WHAT YOU ARE ASKED TO DO — Look below for the line that contains "X91010Y74440D01*", then copy it and each following line exactly, through and including the line that contains "X78010Y77940D02*".
DATA SECTION Start Marker
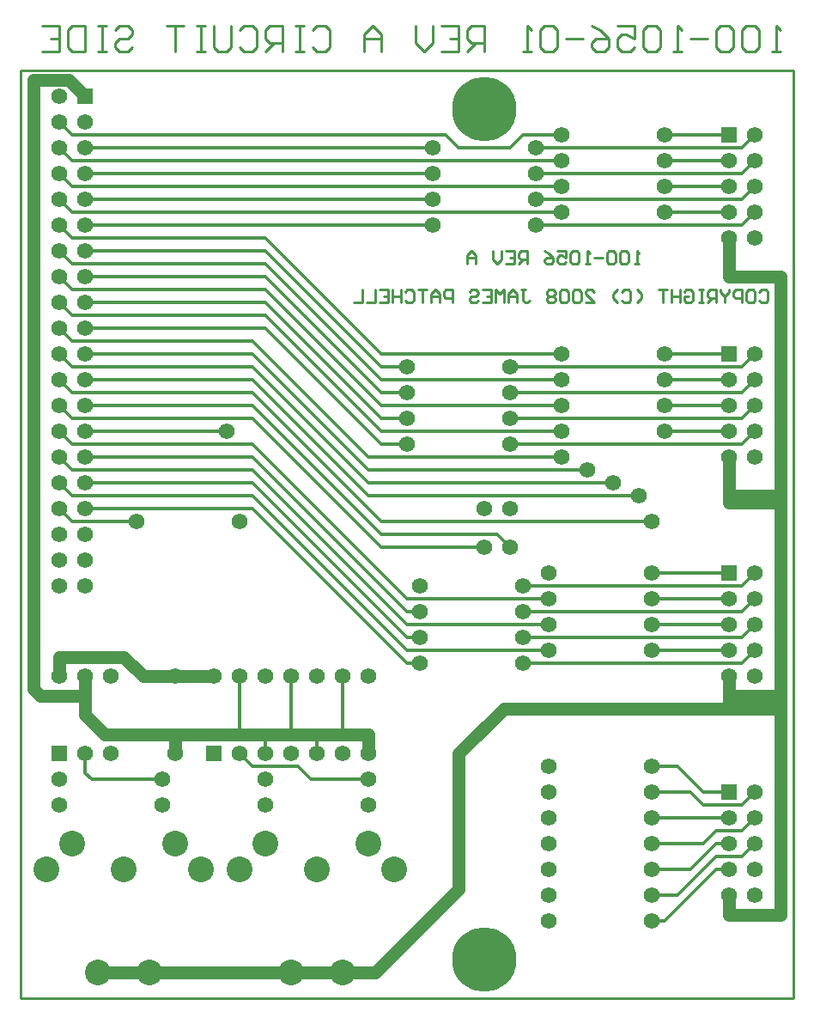
<source format=gbl>
*%FSLAX24Y24*%
*%MOIN*%
G01*
%ADD11C,0.0073*%
%ADD12C,0.0080*%
%ADD13C,0.0100*%
%ADD14C,0.0120*%
%ADD15C,0.0200*%
%ADD16C,0.0300*%
%ADD17C,0.0360*%
%ADD18C,0.0500*%
%ADD19C,0.0500*%
%ADD20C,0.0560*%
%ADD21C,0.0620*%
%ADD22C,0.0660*%
%ADD23C,0.0680*%
%ADD24C,0.0700*%
%ADD25C,0.1000*%
%ADD26C,0.1060*%
%ADD27C,0.1400*%
%ADD28C,0.1600*%
%ADD29C,0.2500*%
%ADD30C,0.2500*%
%ADD31R,0.0620X0.0620*%
%ADD32R,0.0680X0.0680*%
D13*
X99843Y87940D02*
X100010D01*
X99927D02*
X99843D01*
X99927D02*
Y88440D01*
X99928D01*
X99927D02*
X100010Y88357D01*
X99593D02*
X99510Y88440D01*
X99344D01*
X99260Y88357D01*
Y88023D01*
X99344Y87940D01*
X99510D01*
X99593Y88023D01*
Y88357D01*
X99094D02*
X99010Y88440D01*
X98844D01*
X98760Y88357D01*
Y88023D01*
X98844Y87940D01*
X99010D01*
X99094Y88023D01*
Y88357D01*
X98594Y88190D02*
X98261D01*
X98094Y87940D02*
X97927D01*
X98011D01*
Y88440D01*
X98012D01*
X98011D02*
X98094Y88357D01*
X97677D02*
X97594Y88440D01*
X97428D01*
X97344Y88357D01*
Y88023D01*
X97428Y87940D01*
X97594D01*
X97677Y88023D01*
Y88357D01*
X97178Y88440D02*
X96844D01*
X97178D02*
Y88190D01*
X97011Y88273D01*
X96928D01*
X96844Y88190D01*
Y88023D01*
X96928Y87940D01*
X97094D01*
X97178Y88023D01*
X96511Y88357D02*
X96345Y88440D01*
X96511Y88357D02*
X96678Y88190D01*
Y88023D01*
X96594Y87940D01*
X96428D01*
X96345Y88023D01*
Y88107D01*
X96428Y88190D01*
X96678D01*
X95678Y87940D02*
Y88440D01*
X95428D01*
X95345Y88357D01*
Y88190D01*
X95428Y88107D01*
X95678D01*
X95511D02*
X95345Y87940D01*
X95178Y88440D02*
X94845D01*
X95178D02*
Y87940D01*
X94845D01*
X95012Y88190D02*
X95178D01*
X94678Y88107D02*
Y88440D01*
Y88107D02*
X94512Y87940D01*
X94345Y88107D01*
Y88440D01*
X93679Y88273D02*
Y87940D01*
Y88273D02*
X93512Y88440D01*
X93345Y88273D01*
Y87940D01*
Y88190D01*
X93679D01*
X104677Y86857D02*
X104760Y86940D01*
X104927D01*
X105010Y86857D01*
Y86523D01*
X104927Y86440D01*
X104760D01*
X104677Y86523D01*
X104427Y86940D02*
X104260D01*
X104427D02*
X104510Y86857D01*
Y86523D01*
X104427Y86440D01*
X104260D01*
X104177Y86523D01*
Y86857D01*
X104260Y86940D01*
X104010D02*
Y86440D01*
Y86940D02*
X103760D01*
X103677Y86857D01*
Y86690D01*
X103760Y86607D01*
X104010D01*
X103510Y86857D02*
Y86940D01*
Y86857D02*
X103344Y86690D01*
X103177Y86857D01*
Y86940D01*
X103344Y86690D02*
Y86440D01*
X103011D02*
Y86940D01*
X102761D01*
X102677Y86857D01*
Y86690D01*
X102761Y86607D01*
X103011D01*
X102844D02*
X102677Y86440D01*
X102511Y86940D02*
X102344D01*
X102428D01*
Y86440D01*
X102511D01*
X102344D01*
X101844Y86940D02*
X101761Y86857D01*
X101844Y86940D02*
X102011D01*
X102094Y86857D01*
Y86523D01*
X102011Y86440D01*
X101844D01*
X101761Y86523D01*
Y86690D01*
X101928D01*
X101594Y86940D02*
Y86440D01*
Y86690D01*
X101261D01*
Y86940D01*
Y86440D01*
X101095Y86940D02*
X100761D01*
X100928D01*
Y86440D01*
X100095Y86607D02*
X99928Y86440D01*
X100095Y86607D02*
Y86773D01*
X99928Y86940D01*
X99428D02*
X99345Y86857D01*
X99428Y86940D02*
X99595D01*
X99678Y86857D01*
Y86523D01*
X99595Y86440D01*
X99428D01*
X99345Y86523D01*
X99179Y86440D02*
X99012Y86607D01*
Y86773D01*
X99179Y86940D01*
X98262Y86440D02*
X97929D01*
X98262D02*
X97929Y86773D01*
Y86857D01*
X98012Y86940D01*
X98179D01*
X98262Y86857D01*
X97762D02*
X97679Y86940D01*
X97512D01*
X97429Y86857D01*
Y86523D01*
X97512Y86440D01*
X97679D01*
X97762Y86523D01*
Y86857D01*
X97263D02*
X97179Y86940D01*
X97013D01*
X96929Y86857D01*
Y86523D01*
X97013Y86440D01*
X97179D01*
X97263Y86523D01*
Y86857D01*
X96763D02*
X96679Y86940D01*
X96513D01*
X96429Y86857D01*
Y86773D01*
X96513Y86690D01*
X96429Y86607D01*
Y86523D01*
X96513Y86440D01*
X96679D01*
X96763Y86523D01*
Y86607D01*
X96679Y86690D01*
X96763Y86773D01*
Y86857D01*
X96679Y86690D02*
X96513D01*
X95596Y86940D02*
X95430D01*
X95513D02*
X95596D01*
X95513D02*
Y86523D01*
X95596Y86440D01*
X95680D01*
X95763Y86523D01*
X95263Y86440D02*
Y86773D01*
X95097Y86940D01*
X94930Y86773D01*
Y86440D01*
Y86690D01*
X95263D01*
X94763Y86440D02*
Y86940D01*
X94597Y86773D01*
X94430Y86940D01*
Y86440D01*
X94263Y86940D02*
X93930D01*
X94263D02*
Y86440D01*
X93930D01*
X94097Y86690D02*
X94263D01*
X93514Y86940D02*
X93430Y86857D01*
X93514Y86940D02*
X93680D01*
X93764Y86857D01*
Y86773D01*
X93680Y86690D01*
X93514D01*
X93430Y86607D01*
Y86523D01*
X93514Y86440D01*
X93680D01*
X93764Y86523D01*
X92764Y86440D02*
Y86940D01*
X92514D01*
X92431Y86857D01*
Y86690D01*
X92514Y86607D01*
X92764D01*
X92264Y86440D02*
Y86773D01*
X92098Y86940D01*
X91931Y86773D01*
Y86440D01*
Y86690D01*
X92264D01*
X91764Y86940D02*
X91431D01*
X91598D01*
Y86440D01*
X91015Y86940D02*
X90931Y86857D01*
X91015Y86940D02*
X91181D01*
X91264Y86857D01*
Y86523D01*
X91181Y86440D01*
X91015D01*
X90931Y86523D01*
X90765Y86440D02*
Y86940D01*
Y86690D02*
Y86440D01*
Y86690D02*
X90431D01*
Y86940D01*
Y86440D01*
X90265Y86940D02*
X89932D01*
X90265D02*
Y86440D01*
X89932D01*
X90098Y86690D02*
X90265D01*
X89765Y86940D02*
Y86440D01*
X89432D01*
X89265D02*
Y86940D01*
Y86440D02*
X88932D01*
X105177Y96190D02*
X105510D01*
X105343D02*
X105177D01*
X105343D02*
Y97190D01*
X105344D01*
X105343D02*
X105510Y97023D01*
X104677D02*
X104510Y97190D01*
X104177D01*
X104010Y97023D01*
Y96357D01*
X104177Y96190D01*
X104510D01*
X104677Y96357D01*
Y97023D01*
X103677D02*
X103511Y97190D01*
X103177D01*
X103011Y97023D01*
Y96357D01*
X103177Y96190D01*
X103511D01*
X103677Y96357D01*
Y97023D01*
X102678Y96690D02*
X102011D01*
X101678Y96190D02*
X101345D01*
X101511D01*
Y97190D01*
X101512D01*
X101511D02*
X101678Y97023D01*
X100845D02*
X100678Y97190D01*
X100345D01*
X100178Y97023D01*
Y96357D01*
X100345Y96190D01*
X100678D01*
X100845Y96357D01*
Y97023D01*
X99845Y97190D02*
X99179D01*
X99845D02*
Y96690D01*
X99512Y96856D01*
X99345D01*
X99179Y96690D01*
Y96357D01*
X99345Y96190D01*
X99679D01*
X99845Y96357D01*
X98512Y97023D02*
X98179Y97190D01*
X98512Y97023D02*
X98845Y96690D01*
Y96357D01*
X98679Y96190D01*
X98346D01*
X98179Y96357D01*
Y96523D01*
X98346Y96690D01*
X98845D01*
X97846D02*
X97179D01*
X96846Y97023D02*
X96680Y97190D01*
X96346D01*
X96180Y97023D01*
Y96357D01*
X96346Y96190D01*
X96680D01*
X96846Y96357D01*
Y97023D01*
X95846Y96190D02*
X95513D01*
X95680D01*
Y97190D01*
X95681D01*
X95680D02*
X95846Y97023D01*
X94014Y97190D02*
Y96190D01*
Y97190D02*
X93514D01*
X93347Y97023D01*
Y96690D01*
X93514Y96523D01*
X94014D01*
X93680D02*
X93347Y96190D01*
X93014Y97190D02*
X92348D01*
X93014D02*
Y96190D01*
X92348D01*
X92681Y96690D02*
X93014D01*
X92014Y96523D02*
Y97190D01*
Y96523D02*
X91681Y96190D01*
X91348Y96523D01*
Y97190D01*
X90015Y96856D02*
Y96190D01*
Y96856D02*
X89682Y97190D01*
X89349Y96856D01*
Y96190D01*
Y96690D01*
X90015D01*
X87516Y97190D02*
X87349Y97023D01*
X87516Y97190D02*
X87849D01*
X88016Y97023D01*
Y96357D01*
X87849Y96190D01*
X87516D01*
X87349Y96357D01*
X87016Y97190D02*
X86683D01*
X86849D01*
Y96190D01*
X87016D01*
X86683D01*
X86183D02*
Y97190D01*
X85683D01*
X85516Y97023D01*
Y96690D01*
X85683Y96523D01*
X86183D01*
X85850D02*
X85516Y96190D01*
X84517Y97023D02*
X84683Y97190D01*
X85017D01*
X85183Y97023D01*
Y96357D01*
X85017Y96190D01*
X84683D01*
X84517Y96357D01*
X84184D02*
Y97190D01*
Y96357D02*
X84017Y96190D01*
X83684D01*
X83517Y96357D01*
Y97190D01*
X83184D02*
X82851D01*
X83017D01*
Y96190D01*
X83184D01*
X82851D01*
X82351Y97190D02*
X81684D01*
X82018D01*
Y96190D01*
X79852Y97190D02*
X79685Y97023D01*
X79852Y97190D02*
X80185D01*
X80351Y97023D01*
Y96856D01*
X80185Y96690D01*
X79852D01*
X79685Y96523D01*
Y96357D01*
X79852Y96190D01*
X80185D01*
X80351Y96357D01*
X79352Y97190D02*
X79019D01*
X79185D01*
Y96190D01*
X79352D01*
X79019D01*
X78519D02*
Y97190D01*
Y96190D02*
X78019D01*
X77852Y96357D01*
Y97023D01*
X78019Y97190D01*
X78519D01*
X77519D02*
X76853D01*
X77519D02*
Y96190D01*
X76853D01*
X77186Y96690D02*
X77519D01*
X76010Y95440D02*
X106010D01*
Y59440D02*
X76010D01*
Y95440D01*
X106010D02*
Y59440D01*
D14*
X91010Y72440D02*
X85010Y78440D01*
Y81940D02*
X90010Y76940D01*
Y77440D02*
X85010Y82440D01*
Y82940D02*
X90010Y77940D01*
X89510Y78940D02*
X85010Y83440D01*
Y83940D02*
X89010Y79940D01*
X89510D02*
X85010Y84440D01*
Y84940D02*
X89510Y80440D01*
X85010Y80940D02*
X91010Y74940D01*
Y72940D02*
X85010Y78940D01*
Y79440D02*
X91010Y73440D01*
Y73940D02*
X85010Y79940D01*
Y80440D02*
X91010Y74440D01*
X90010Y80940D02*
X85510Y85440D01*
Y85940D02*
X90010Y81440D01*
Y81940D02*
X85510Y86440D01*
Y86940D02*
X90010Y82440D01*
Y82940D02*
X85510Y87440D01*
Y87940D02*
X90010Y83440D01*
Y83940D02*
X85510Y88440D01*
Y88940D02*
X90010Y84440D01*
X103010Y64440D02*
X101010Y62440D01*
X101510Y63440D02*
X103010Y64940D01*
X78010Y77940D02*
X77510Y78440D01*
X78010Y81940D02*
X77510Y82440D01*
X78010Y82940D02*
X77510Y83440D01*
X78010Y83940D02*
X77510Y84440D01*
X78010Y84940D02*
X77510Y85440D01*
Y79440D02*
X78010Y78940D01*
Y79940D02*
X77510Y80440D01*
X78010Y80940D02*
X77510Y81440D01*
X78010Y85940D02*
X77510Y86440D01*
X78010Y86940D02*
X77510Y87440D01*
X78010Y87940D02*
X77510Y88440D01*
X78010Y88940D02*
X77510Y89440D01*
X78010Y89940D02*
X77510Y90440D01*
X78010Y90940D02*
X77510Y91440D01*
X78010Y91940D02*
X77510Y92440D01*
X78010Y92940D02*
X77510Y93440D01*
X100510Y62440D02*
X101010D01*
X78510Y68190D02*
Y68940D01*
Y68190D02*
X78760Y67940D01*
X103010Y64440D02*
X103510D01*
X101510Y63440D02*
X100510D01*
X103010Y64940D02*
X104010D01*
X102010Y64440D02*
X100510D01*
X103010Y65440D02*
X103510D01*
X102510D02*
X100510D01*
X103010Y65940D02*
X104010D01*
X103510Y66440D02*
X100510D01*
X102510Y66940D02*
X104010D01*
X89510Y67940D02*
X87260D01*
X86760Y68440D02*
X85010D01*
X81510Y67940D02*
X78760D01*
X100510Y67440D02*
X102010D01*
X101510Y68440D02*
X100510D01*
X102510Y67440D02*
X103510D01*
X84510Y69690D02*
Y71940D01*
X85510Y69690D02*
Y68940D01*
X85010Y68440D02*
X84510Y68940D01*
X86510Y69690D02*
Y71940D01*
X87510Y69690D02*
Y68940D01*
X86760Y68440D02*
X87260Y67940D01*
X91010Y72440D02*
X91510D01*
X95510D02*
X104010D01*
X88510Y71940D02*
Y69690D01*
X89510Y79440D02*
X89010Y79940D01*
X91010Y72940D02*
X96510D01*
X91510Y73440D02*
X91010D01*
Y73940D02*
X96510D01*
X91510Y74440D02*
X91010D01*
X100510Y73940D02*
X103510D01*
Y72940D02*
X100510D01*
X104010Y73440D02*
X95510D01*
Y74440D02*
X104010D01*
X96510Y74940D02*
X91010D01*
X100510Y75940D02*
X103510D01*
Y74940D02*
X100510D01*
X104010Y75440D02*
X95510D01*
X93010Y92440D02*
X92510Y92940D01*
X80510Y77940D02*
X78010D01*
X78510Y78440D02*
X85010D01*
X90010Y76940D02*
X94010D01*
X94510Y77440D02*
X90010D01*
Y77940D02*
X100510D01*
X95010Y76940D02*
X94510Y77440D01*
X95010Y92440D02*
X95510Y92940D01*
X100010Y78940D02*
X89510D01*
Y79440D02*
X99010D01*
X98010Y79940D02*
X89510D01*
X92010Y80440D02*
X97010D01*
X92010D02*
X89510D01*
X85010Y78940D02*
X78010D01*
X78510Y79440D02*
X85010D01*
Y79940D02*
X78010D01*
X78510Y80440D02*
X85010D01*
X84010Y81440D02*
X78510D01*
X78010Y81940D02*
X85010D01*
Y82440D02*
X78510D01*
X78010Y80940D02*
X85010D01*
X95010Y81940D02*
X104010D01*
Y80940D02*
X95010D01*
X101010Y81440D02*
X103510D01*
Y82440D02*
X101010D01*
X91010Y80940D02*
X90010D01*
Y81440D02*
X97010D01*
X91010Y81940D02*
X90010D01*
Y82440D02*
X97010D01*
X85010Y82940D02*
X78010D01*
X78510Y83440D02*
X85010D01*
Y83940D02*
X78010D01*
X78510Y84440D02*
X85010D01*
X95010Y83940D02*
X104010D01*
Y82940D02*
X95010D01*
X101010Y83440D02*
X103510D01*
Y84440D02*
X101010D01*
X91010Y82940D02*
X90010D01*
Y83440D02*
X97010D01*
X91010Y83940D02*
X90010D01*
Y84440D02*
X97010D01*
X85010Y84940D02*
X78010D01*
X78510Y85440D02*
X85510D01*
Y85940D02*
X78010D01*
X78510Y86440D02*
X85510D01*
X102010Y67440D02*
X102510Y66940D01*
Y67440D02*
X101510Y68440D01*
X103010Y65440D02*
X102010Y64440D01*
X102510Y65440D02*
X103010Y65940D01*
X85510Y86940D02*
X78010D01*
X78510Y87440D02*
X85510D01*
Y87940D02*
X78010D01*
X78510Y88440D02*
X85510D01*
X104510Y65440D02*
X104010Y64940D01*
Y65940D02*
X104510Y66440D01*
X104010Y66940D02*
X104510Y67440D01*
X104010Y72440D02*
X104510Y72940D01*
X104010Y73440D02*
X104510Y73940D01*
X104010Y74440D02*
X104510Y74940D01*
X104010Y75440D02*
X104510Y75940D01*
X104010Y83940D02*
X104510Y84440D01*
Y83440D02*
X104010Y82940D01*
X104510Y82440D02*
X104010Y81940D01*
X104510Y81440D02*
X104010Y80940D01*
Y89440D02*
X104510Y89940D01*
X104010Y90440D02*
X104510Y90940D01*
X104010Y91440D02*
X104510Y91940D01*
X104010Y92440D02*
X104510Y92940D01*
X85510Y88940D02*
X78010D01*
X96010Y89440D02*
X104010D01*
X103510Y89940D02*
X101010D01*
X104010Y90440D02*
X96010D01*
X92010Y89440D02*
X78510D01*
X78010Y89940D02*
X97010D01*
X92010Y90440D02*
X78510D01*
X101010Y90940D02*
X103510D01*
Y91940D02*
X101010D01*
X104010Y91440D02*
X96010D01*
Y92440D02*
X104010D01*
X97010Y90940D02*
X78010D01*
X78510Y91440D02*
X92010D01*
X97010Y91940D02*
X78010D01*
X78510Y92440D02*
X92010D01*
X93010D02*
X95010D01*
X101010Y92940D02*
X103510D01*
X92510D02*
X78010D01*
X95510D02*
X97010D01*
D19*
X78510Y94440D02*
X77860Y95090D01*
X76510Y71440D02*
X76760Y71190D01*
X80010Y72690D02*
X80760Y71940D01*
X78510Y70440D02*
X79260Y69690D01*
X93010Y68940D02*
X94760Y70690D01*
X93010Y63690D02*
X89760Y60440D01*
X88510D02*
X86510D01*
X81010D01*
X79010D01*
X88510D02*
X89760D01*
X76510Y71440D02*
Y95090D01*
X77510Y72690D02*
Y71940D01*
X103510Y62690D02*
X105510D01*
X78510Y71440D02*
Y71940D01*
Y70440D01*
Y71190D02*
Y71440D01*
X82010Y69690D02*
Y68940D01*
X103760Y70940D02*
X105510D01*
Y70690D02*
X103510D01*
X82010Y69690D02*
X79260D01*
X82010D02*
X89510D01*
X94760Y70690D02*
X103760D01*
X78510Y71190D02*
X76760D01*
X103510D02*
X105510D01*
X82010Y71940D02*
X80760D01*
X82010D02*
X83510D01*
X80010Y72690D02*
X77510D01*
X89510Y69690D02*
Y68940D01*
X93010D02*
Y63690D01*
X103510Y78690D02*
X103760D01*
X105510D01*
Y78940D02*
X103510D01*
Y87440D02*
X105510D01*
X103510Y80440D02*
Y78940D01*
Y78690D02*
Y80440D01*
Y87440D02*
Y88940D01*
Y71940D02*
Y71190D01*
Y70690D02*
Y71940D01*
Y63440D02*
Y62690D01*
X105510Y78940D02*
Y87440D01*
Y78690D02*
Y71190D01*
Y70690D02*
Y62690D01*
Y77940D02*
Y79940D01*
Y71690D02*
Y69440D01*
X77860Y95090D02*
X76510D01*
D21*
X100510Y77940D02*
D03*
X100010Y78940D02*
D03*
X99010Y79440D02*
D03*
X98010Y79940D02*
D03*
X97010Y80440D02*
D03*
X94010Y76940D02*
D03*
X95010D02*
D03*
X84010Y81440D02*
D03*
X104510Y80440D02*
D03*
X103510D02*
D03*
X104510Y81440D02*
D03*
X103510D02*
D03*
X104510Y82440D02*
D03*
X103510D02*
D03*
X104510Y83440D02*
D03*
X103510D02*
D03*
X104510Y84440D02*
D03*
Y88940D02*
D03*
X103510D02*
D03*
X104510Y89940D02*
D03*
X103510D02*
D03*
X104510Y90940D02*
D03*
X103510D02*
D03*
X104510Y91940D02*
D03*
X103510D02*
D03*
X104510Y92940D02*
D03*
Y63440D02*
D03*
X103510D02*
D03*
X104510Y64440D02*
D03*
X103510D02*
D03*
X104510Y65440D02*
D03*
X103510D02*
D03*
X104510Y66440D02*
D03*
X103510D02*
D03*
X104510Y67440D02*
D03*
Y71940D02*
D03*
X103510D02*
D03*
X104510Y72940D02*
D03*
X103510D02*
D03*
X104510Y73940D02*
D03*
X103510D02*
D03*
X104510Y74940D02*
D03*
X103510D02*
D03*
X104510Y75940D02*
D03*
X95010Y83940D02*
D03*
X91010D02*
D03*
X95010Y82940D02*
D03*
X91010D02*
D03*
X95010Y81940D02*
D03*
X91010D02*
D03*
X95010Y80940D02*
D03*
X91010D02*
D03*
X96010Y92440D02*
D03*
X92010D02*
D03*
X96010Y90440D02*
D03*
X92010D02*
D03*
X96010Y89440D02*
D03*
X92010D02*
D03*
X101010Y92940D02*
D03*
X97010D02*
D03*
X101010Y82440D02*
D03*
X97010D02*
D03*
X101010Y83440D02*
D03*
X97010D02*
D03*
X101010Y84440D02*
D03*
X97010D02*
D03*
X101010Y81440D02*
D03*
X97010D02*
D03*
X101010Y91940D02*
D03*
X97010D02*
D03*
X101010Y90940D02*
D03*
X97010D02*
D03*
X101010Y89940D02*
D03*
X97010D02*
D03*
X96010Y91440D02*
D03*
X92010D02*
D03*
X82010Y68940D02*
D03*
Y71940D02*
D03*
X84510Y68940D02*
D03*
X86510D02*
D03*
X87510D02*
D03*
X88510D02*
D03*
X89510D02*
D03*
Y71940D02*
D03*
X88510D02*
D03*
X87510D02*
D03*
X86510D02*
D03*
X85510D02*
D03*
X84510D02*
D03*
X83510D02*
D03*
X85510Y68940D02*
D03*
X89510Y67940D02*
D03*
X85510D02*
D03*
Y66940D02*
D03*
X89510D02*
D03*
X95510Y75440D02*
D03*
X91510D02*
D03*
X95510Y74440D02*
D03*
X91510D02*
D03*
X95510Y73440D02*
D03*
X91510D02*
D03*
X95510Y72440D02*
D03*
X91510D02*
D03*
X100510Y68440D02*
D03*
X96510D02*
D03*
X100510Y67440D02*
D03*
X96510D02*
D03*
X100510Y72940D02*
D03*
X96510D02*
D03*
X100510Y73940D02*
D03*
X96510D02*
D03*
X100510Y74940D02*
D03*
X96510D02*
D03*
X100510Y75940D02*
D03*
X96510D02*
D03*
X100510Y65440D02*
D03*
X96510D02*
D03*
X100510Y66440D02*
D03*
X96510D02*
D03*
X95010Y78440D02*
D03*
X94010D02*
D03*
X100510Y64440D02*
D03*
X96510D02*
D03*
X100510Y63440D02*
D03*
X96510D02*
D03*
X100510Y62440D02*
D03*
X96510D02*
D03*
X77510Y75440D02*
D03*
X78510D02*
D03*
X77510Y76440D02*
D03*
X78510D02*
D03*
X77510Y77440D02*
D03*
X78510D02*
D03*
X77510Y78440D02*
D03*
X78510D02*
D03*
X77510Y79440D02*
D03*
X78510D02*
D03*
X77510Y80440D02*
D03*
X78510D02*
D03*
X77510Y81440D02*
D03*
X78510D02*
D03*
X77510Y82440D02*
D03*
X78510D02*
D03*
X77510Y83440D02*
D03*
X78510D02*
D03*
X77510Y84440D02*
D03*
X78510D02*
D03*
X77510Y85440D02*
D03*
X78510D02*
D03*
X77510Y86440D02*
D03*
X78510D02*
D03*
X77510Y87440D02*
D03*
X78510D02*
D03*
X77510Y88440D02*
D03*
X78510D02*
D03*
X77510Y89440D02*
D03*
X78510D02*
D03*
X77510Y90440D02*
D03*
X78510D02*
D03*
X77510Y91440D02*
D03*
X78510D02*
D03*
X77510Y92440D02*
D03*
X78510D02*
D03*
X77510Y93440D02*
D03*
X78510D02*
D03*
X77510Y94440D02*
D03*
X84510Y77940D02*
D03*
X80510D02*
D03*
X77510Y66940D02*
D03*
X81510D02*
D03*
Y67940D02*
D03*
X77510D02*
D03*
X79510Y68940D02*
D03*
Y71940D02*
D03*
X78510D02*
D03*
X77510D02*
D03*
X78510Y68940D02*
D03*
D25*
X87510Y64440D02*
D03*
X85510Y65440D02*
D03*
X89510D02*
D03*
X90510Y64440D02*
D03*
X84510D02*
D03*
X88510Y60440D02*
D03*
X86510D02*
D03*
X80010Y64440D02*
D03*
X78010Y65440D02*
D03*
X82010D02*
D03*
X83010Y64440D02*
D03*
X77010D02*
D03*
X81010Y60440D02*
D03*
X79010D02*
D03*
D29*
X94010Y93940D02*
D03*
Y60940D02*
D03*
D31*
X103510Y84440D02*
D03*
Y92940D02*
D03*
Y67440D02*
D03*
Y75940D02*
D03*
X83510Y68940D02*
D03*
X78510Y94440D02*
D03*
X77510Y68940D02*
D03*
M02*

</source>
DATA SECTION End Marker
EXERCISE RESPONSE —
X91010Y74440D01*
X90010Y80940D02*
X85510Y85440D01*
Y85940D02*
X90010Y81440D01*
Y81940D02*
X85510Y86440D01*
Y86940D02*
X90010Y82440D01*
Y82940D02*
X85510Y87440D01*
Y87940D02*
X90010Y83440D01*
Y83940D02*
X85510Y88440D01*
Y88940D02*
X90010Y84440D01*
X103010Y64440D02*
X101010Y62440D01*
X101510Y63440D02*
X103010Y64940D01*
X78010Y77940D02*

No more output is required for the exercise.